## Provided data
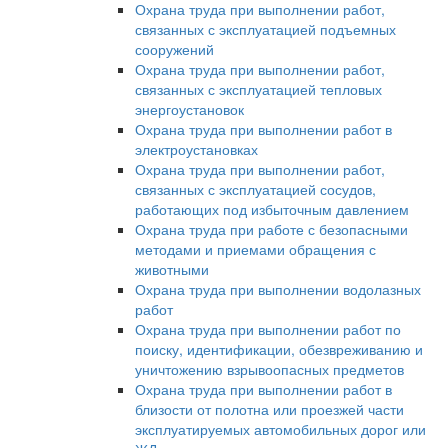
Охрана труда при выполнении работ,
связанных с эксплуатацией подъемных
сооружений
Охрана труда при выполнении работ,
связанных с эксплуатацией тепловых
энергоустановок
Охрана труда при выполнении работ в
электроустановках
Охрана труда при выполнении работ,
связанных с эксплуатацией сосудов,
работающих под избыточным давлением
Охрана труда при работе с безопасными
методами и приемами обращения с
животными
Охрана труда при выполнении водолазных
работ
Охрана труда при выполнении работ по
поиску, идентификации, обезвреживанию и
уничтожению взрывоопасных предметов
Охрана труда при выполнении работ в
близости от полотна или проезжей части
эксплуатируемых автомобильных дорог или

## Task brief
Throughout the material above, find each line with "связанных" and return it.

## Answer box
связанных с эксплуатацией подъемных
связанных с эксплуатацией тепловых
связанных с эксплуатацией сосудов,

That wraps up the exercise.